- _THE PROBLEM_
Copy each line of the entries that contains the word "casing".

- _DATA FOR REVIEW_
———

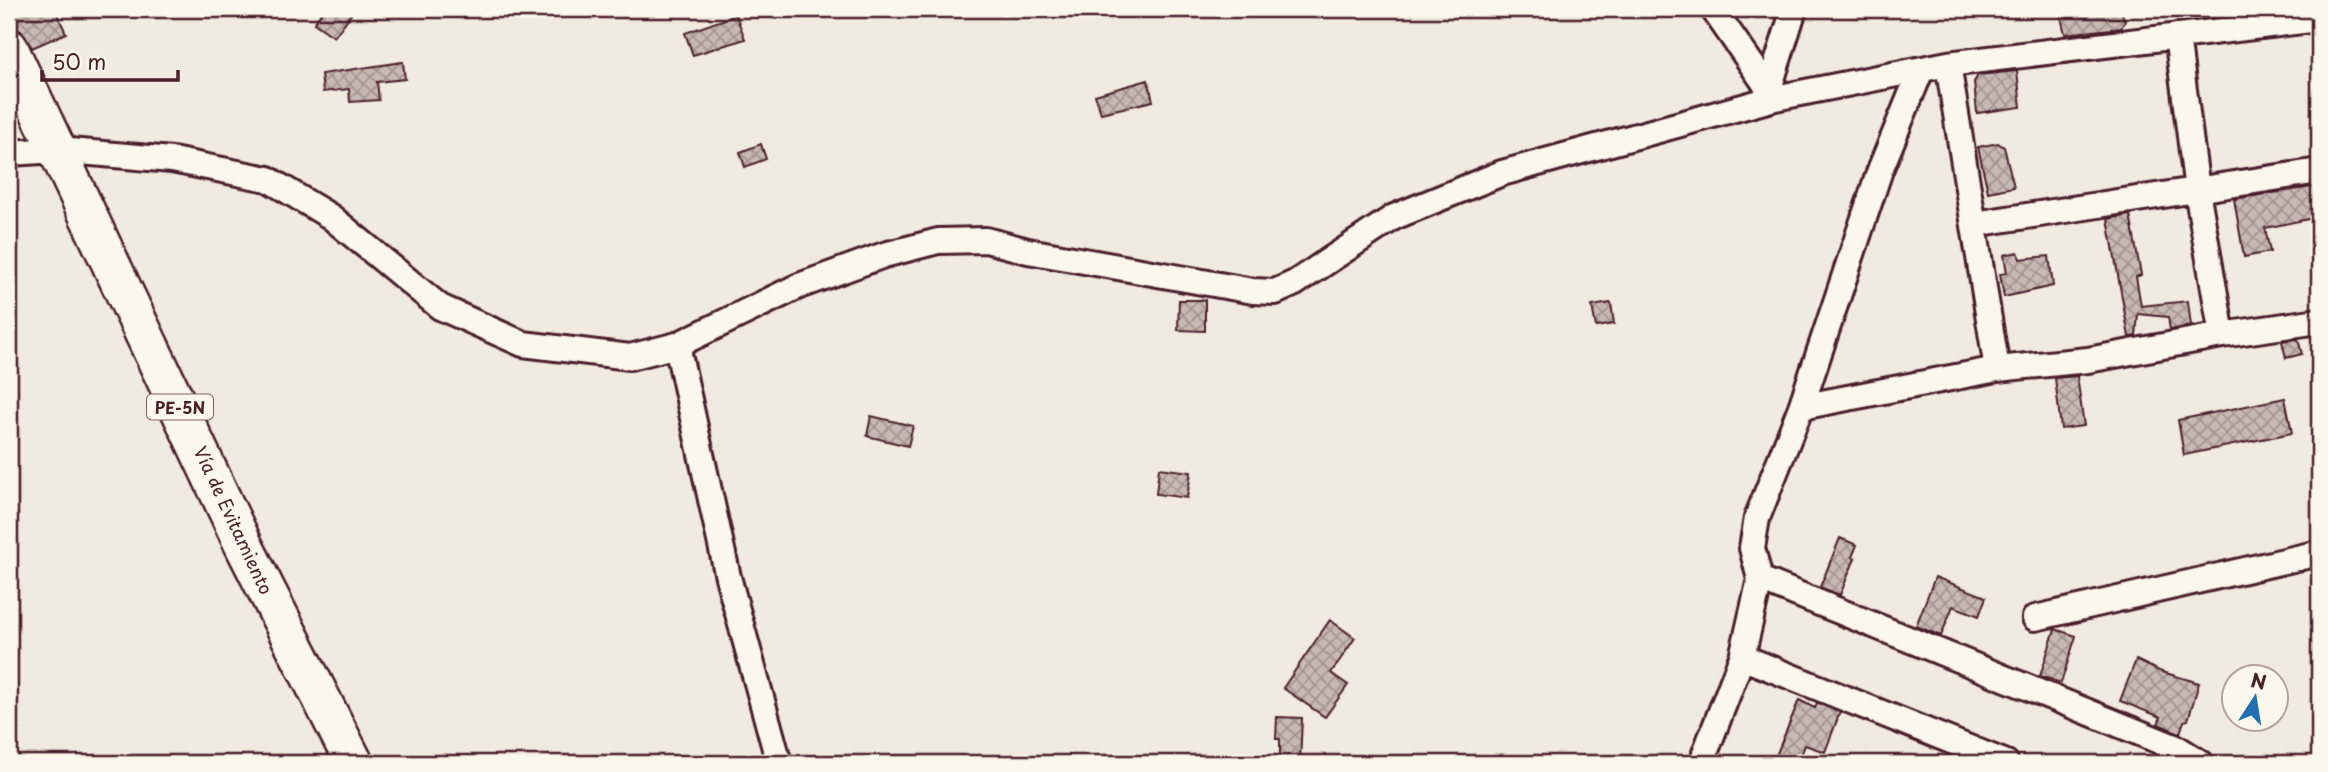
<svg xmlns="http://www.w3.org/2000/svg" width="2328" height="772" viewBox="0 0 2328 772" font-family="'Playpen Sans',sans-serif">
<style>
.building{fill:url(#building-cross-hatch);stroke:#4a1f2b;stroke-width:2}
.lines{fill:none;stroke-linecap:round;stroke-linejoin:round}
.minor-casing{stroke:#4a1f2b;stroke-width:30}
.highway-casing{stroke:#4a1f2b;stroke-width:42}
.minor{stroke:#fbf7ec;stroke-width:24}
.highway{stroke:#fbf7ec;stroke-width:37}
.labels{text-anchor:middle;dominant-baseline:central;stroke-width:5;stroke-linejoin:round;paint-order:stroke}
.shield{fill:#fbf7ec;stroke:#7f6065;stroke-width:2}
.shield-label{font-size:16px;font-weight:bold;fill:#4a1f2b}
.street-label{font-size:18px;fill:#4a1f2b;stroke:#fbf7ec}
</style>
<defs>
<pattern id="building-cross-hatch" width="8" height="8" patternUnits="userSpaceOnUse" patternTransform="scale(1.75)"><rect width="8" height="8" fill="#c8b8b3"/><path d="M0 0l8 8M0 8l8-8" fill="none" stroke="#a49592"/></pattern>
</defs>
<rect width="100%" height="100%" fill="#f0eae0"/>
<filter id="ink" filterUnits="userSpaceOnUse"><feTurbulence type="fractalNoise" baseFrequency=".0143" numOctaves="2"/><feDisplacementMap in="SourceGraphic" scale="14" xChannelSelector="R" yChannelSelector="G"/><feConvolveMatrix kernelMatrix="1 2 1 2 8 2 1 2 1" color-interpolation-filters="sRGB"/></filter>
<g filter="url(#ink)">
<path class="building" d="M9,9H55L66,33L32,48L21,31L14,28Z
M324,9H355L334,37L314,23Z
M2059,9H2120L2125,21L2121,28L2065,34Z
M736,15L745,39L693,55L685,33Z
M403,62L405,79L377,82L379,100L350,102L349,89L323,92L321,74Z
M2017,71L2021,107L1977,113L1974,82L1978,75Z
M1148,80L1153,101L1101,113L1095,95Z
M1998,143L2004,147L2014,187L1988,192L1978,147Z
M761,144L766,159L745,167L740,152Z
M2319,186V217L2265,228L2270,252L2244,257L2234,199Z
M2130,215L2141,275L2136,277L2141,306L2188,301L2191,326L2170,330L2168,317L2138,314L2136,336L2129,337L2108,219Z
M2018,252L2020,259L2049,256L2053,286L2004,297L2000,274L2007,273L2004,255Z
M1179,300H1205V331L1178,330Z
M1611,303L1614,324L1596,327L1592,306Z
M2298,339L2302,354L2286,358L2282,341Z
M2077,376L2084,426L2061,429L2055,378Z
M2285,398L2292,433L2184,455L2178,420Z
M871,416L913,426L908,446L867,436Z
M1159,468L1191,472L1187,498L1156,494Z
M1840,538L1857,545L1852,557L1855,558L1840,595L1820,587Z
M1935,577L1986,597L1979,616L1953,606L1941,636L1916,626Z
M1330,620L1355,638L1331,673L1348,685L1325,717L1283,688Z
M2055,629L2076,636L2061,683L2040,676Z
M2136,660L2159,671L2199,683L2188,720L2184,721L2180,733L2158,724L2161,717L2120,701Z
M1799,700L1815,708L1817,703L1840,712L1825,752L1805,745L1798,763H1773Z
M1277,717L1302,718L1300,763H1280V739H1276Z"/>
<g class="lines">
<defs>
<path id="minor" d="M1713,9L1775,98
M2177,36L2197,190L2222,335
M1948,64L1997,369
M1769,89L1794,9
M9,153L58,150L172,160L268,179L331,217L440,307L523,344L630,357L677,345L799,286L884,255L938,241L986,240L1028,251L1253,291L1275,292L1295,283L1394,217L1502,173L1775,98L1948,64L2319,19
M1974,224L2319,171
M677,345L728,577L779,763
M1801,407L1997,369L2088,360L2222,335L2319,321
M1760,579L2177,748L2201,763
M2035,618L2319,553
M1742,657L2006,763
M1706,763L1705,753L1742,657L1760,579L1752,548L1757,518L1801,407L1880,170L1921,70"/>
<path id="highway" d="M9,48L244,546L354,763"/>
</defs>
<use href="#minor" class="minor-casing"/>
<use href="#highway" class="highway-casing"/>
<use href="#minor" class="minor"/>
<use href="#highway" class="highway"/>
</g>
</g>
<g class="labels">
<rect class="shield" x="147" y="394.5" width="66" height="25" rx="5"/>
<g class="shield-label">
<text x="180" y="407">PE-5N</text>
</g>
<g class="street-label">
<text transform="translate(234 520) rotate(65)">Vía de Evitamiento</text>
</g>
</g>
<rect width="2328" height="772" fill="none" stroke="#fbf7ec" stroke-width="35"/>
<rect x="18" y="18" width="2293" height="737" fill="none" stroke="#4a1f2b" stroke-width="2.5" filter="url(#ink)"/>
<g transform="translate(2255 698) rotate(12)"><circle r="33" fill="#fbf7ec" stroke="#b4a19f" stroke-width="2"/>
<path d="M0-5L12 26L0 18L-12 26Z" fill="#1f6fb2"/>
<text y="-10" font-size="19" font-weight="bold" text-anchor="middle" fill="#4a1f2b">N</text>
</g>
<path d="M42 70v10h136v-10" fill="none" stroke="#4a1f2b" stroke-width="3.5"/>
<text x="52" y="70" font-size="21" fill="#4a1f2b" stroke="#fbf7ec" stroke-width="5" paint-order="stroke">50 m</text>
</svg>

———

- _WRITTEN RESPONSE_
.minor-casing{stroke:#4a1f2b;stroke-width:30}
.highway-casing{stroke:#4a1f2b;stroke-width:42}
<use href="#minor" class="minor-casing"/>
<use href="#highway" class="highway-casing"/>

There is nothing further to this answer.